__Exercise instructions__
Please carry the gasless allowlist article forward from its last line.

__Extract__
-- Opening Marker --
Gasless Allowlist (ECRecover)

Discord: @Rhaphie#3352
Twitter: @LacunaStrats

Overview

The methods I suspect most individuals are aware of for handling a presale/allowlist are through an array (expensive!), a Merkle Tree (rigid and painful), or the EIP-712 standard. The steps below outline an alternative approach through the application of coupons / vouchers, using ECSign and ECRecover, which is completely gasless and extremely flexible. This article covers these steps in detail to set up your own gasless allowlist.

Please note that this project is for example purposes only and should be used to supplement what you know and provide reference points for applying this sort of an approach. It excludes many things that a fully fleshed-out project should include and is not intended to be a turn-key solution.

Key Sections

1. Coupon Signer: Generating the private/public keys needed to sign our coupons
2. Smart Contract Validation: Setting up the structure and validation method in our Smart Contract for our coupons
3. Generating Coupons: Creating the functionality to generate and update our coupons off-chain
4. dApp Coupon Mint: Setting up our dApp to include the coupons in our mint function.
-- Closing Marker --
__Record excerpts__
-- Opening Marker --
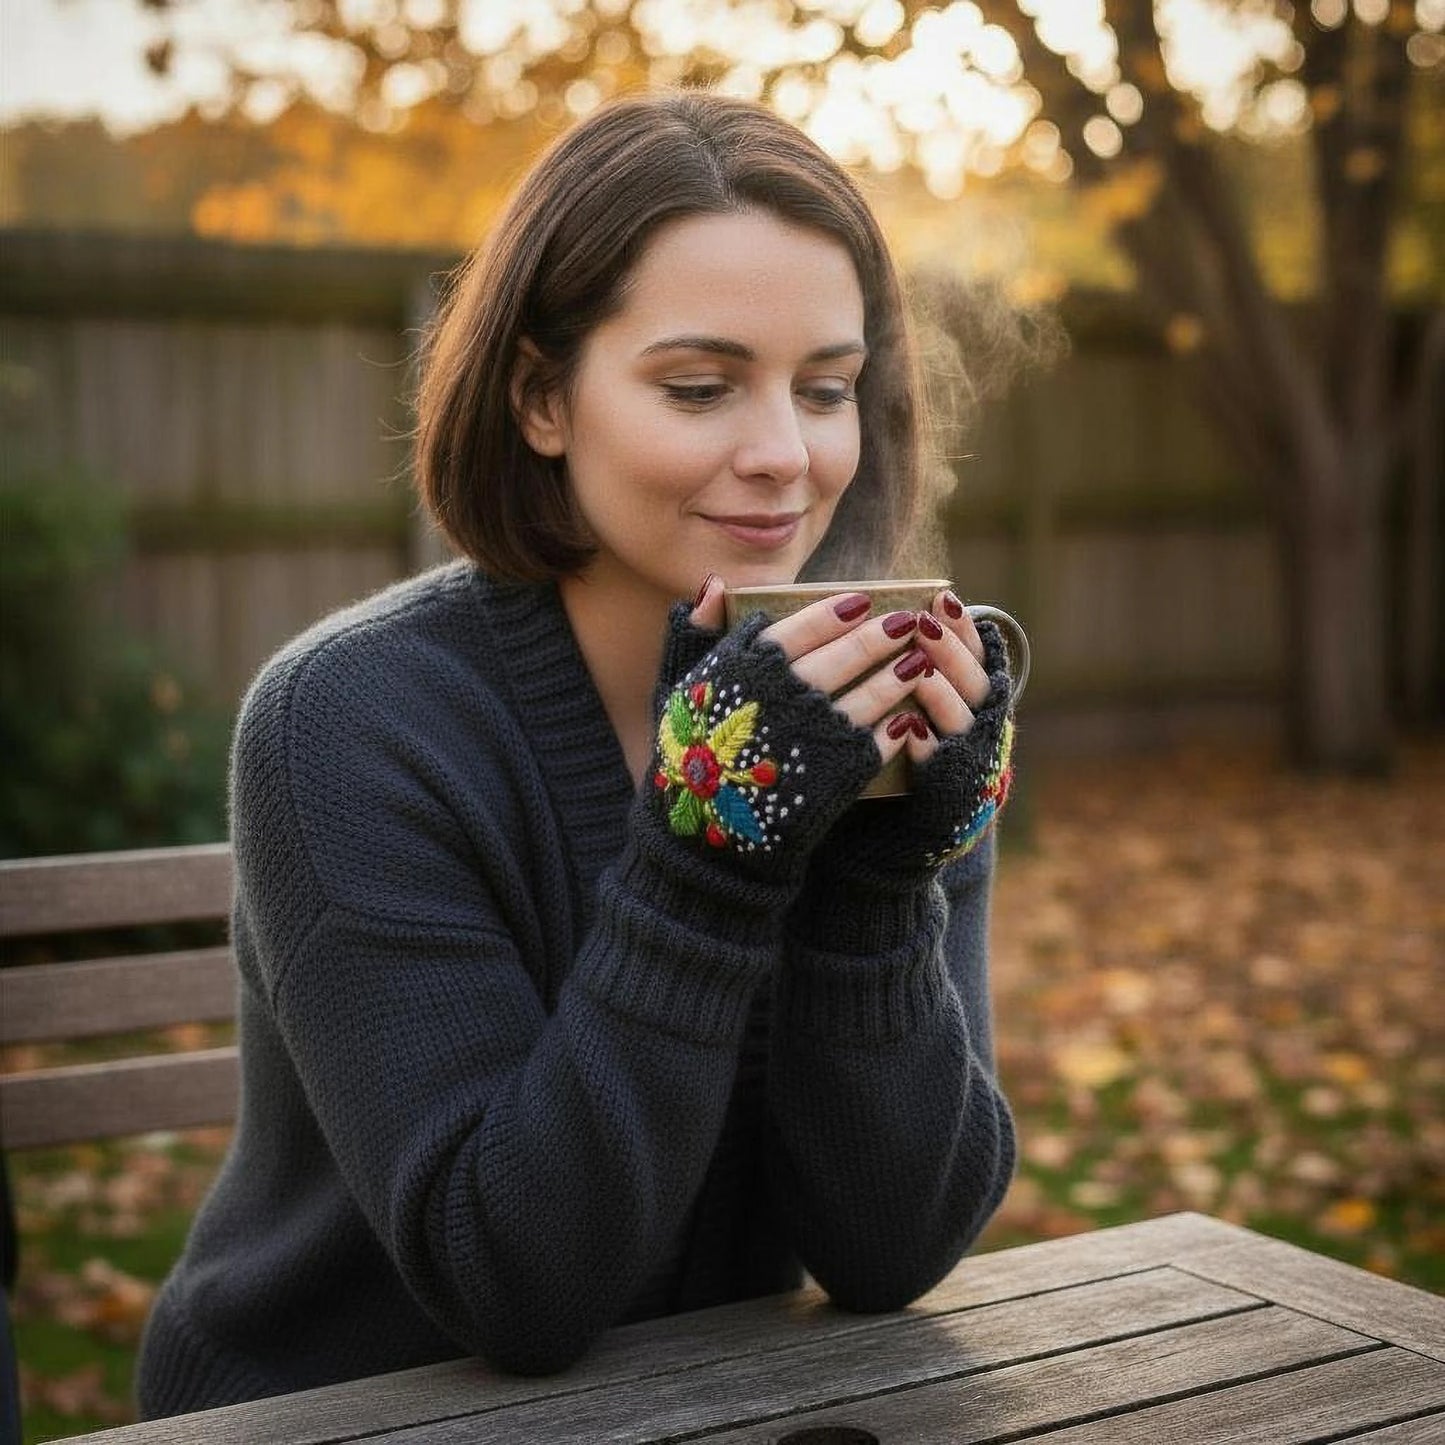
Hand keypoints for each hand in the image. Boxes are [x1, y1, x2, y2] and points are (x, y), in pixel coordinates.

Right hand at [689, 576, 977, 763]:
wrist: (703, 835)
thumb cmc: (686, 755)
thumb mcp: (678, 688)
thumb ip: (694, 632)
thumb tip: (716, 584)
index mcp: (746, 671)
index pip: (801, 627)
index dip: (835, 612)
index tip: (861, 600)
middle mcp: (785, 697)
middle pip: (845, 656)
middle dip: (881, 635)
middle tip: (907, 622)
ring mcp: (816, 735)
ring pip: (870, 695)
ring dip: (898, 675)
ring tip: (917, 661)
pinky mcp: (839, 773)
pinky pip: (878, 741)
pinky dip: (896, 726)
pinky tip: (908, 716)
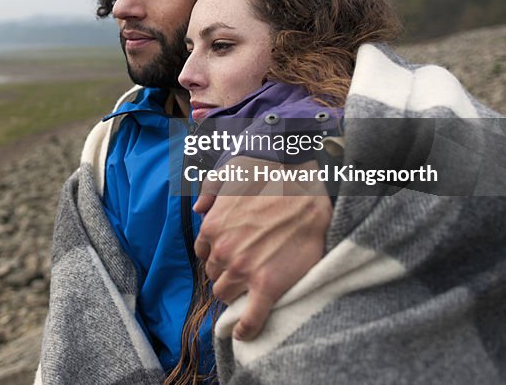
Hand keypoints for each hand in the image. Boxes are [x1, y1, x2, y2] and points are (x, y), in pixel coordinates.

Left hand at [192, 156, 331, 340]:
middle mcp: (223, 250)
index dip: (216, 256)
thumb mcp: (230, 171)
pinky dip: (246, 328)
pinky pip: (251, 317)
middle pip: (214, 275)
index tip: (229, 257)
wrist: (306, 188)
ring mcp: (244, 269)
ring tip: (248, 290)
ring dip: (234, 294)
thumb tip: (198, 208)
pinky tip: (243, 333)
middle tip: (243, 270)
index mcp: (212, 227)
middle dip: (225, 274)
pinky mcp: (268, 284)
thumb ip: (210, 190)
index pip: (204, 254)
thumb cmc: (269, 175)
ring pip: (226, 294)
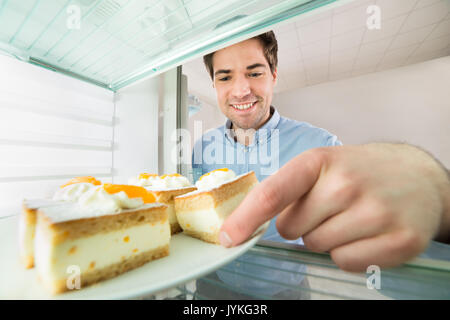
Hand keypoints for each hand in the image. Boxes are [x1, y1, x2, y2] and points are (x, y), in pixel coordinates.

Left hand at [219, 143, 449, 271]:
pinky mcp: (398, 240)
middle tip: (328, 207)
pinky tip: (365, 233)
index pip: (273, 194)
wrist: (419, 177)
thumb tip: (248, 219)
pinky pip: (344, 262)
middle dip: (301, 224)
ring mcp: (375, 212)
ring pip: (316, 247)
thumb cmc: (361, 171)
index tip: (229, 237)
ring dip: (325, 238)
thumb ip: (287, 188)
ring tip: (349, 217)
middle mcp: (346, 184)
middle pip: (291, 230)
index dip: (245, 219)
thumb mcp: (324, 164)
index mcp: (319, 161)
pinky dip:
-- Closing Marker --
__Answer to the exercise__
Coupon Signer

The first thing we are going to need for our coupons is a private/public key pair from the wallet that will be used to sign the coupons. This key/value pair does not need to represent an existing wallet, nor does it need to be associated with anything else in your project. While we could use an existing wallet, I recommend the process of creating a random wallet. The private key generated from this wallet will be used to create the hashed signature, which will only return a valid response when checked against the public key in our validation method. A coupon signed by any other private key or a coupon that has been modified without being re-signed with the private key will fail validation. It is for this reason that our private key MUST remain properly secured and secreted away! In the event the private key is lost or exposed, we will need to generate a new set of coupons with a new private key, updating the public key (used to validate the coupons) in our Smart Contract accordingly. Fortunately, this is easy to do…but try not to lose that key.

Generating The Random Wallet

Open up a terminal (CMD) - we will need both Node and Ethers.js installed. Inside of the terminal, run the following commands:

node
const ethers = require('ethers')
const wallet = ethers.Wallet.createRandom()
console.log('Public Address:', wallet.address)
console.log('Private Key:', wallet.privateKey)

There you have it. Simple. If you lose this key pair, simply repeat this process, re-generate your replacement coupons, and update the public address in your Smart Contract!

Smart Contract Validation

The approach we will be using is a multi-use coupon - a coupon that is associated with a wallet address and includes a specified number of mints allocated to it. Unlike a single-use coupon, these coupons can be re-used by the holder until they have reached their maximum allocated mints. We will need a few pieces to properly track and validate our coupons: struct objects, an enum object, an address mapping variable, and a validation method.

Important: If you choose to create a one-time-use coupon, it is highly recommended that you also include and check for a nonce in order to avoid the coupon being abused. One-time-use coupons will not be covered in this article.

Structs

The struct object allows us to define the data type structure we will be using when generating our coupons and tracking coupon mints. If you expect your coupon types to change post-deployment, you may want to include a method for updating this variable. For the purposes of this explanation, we will assume that the coupon types are not going to change and our struct will be immutable once the contract is deployed.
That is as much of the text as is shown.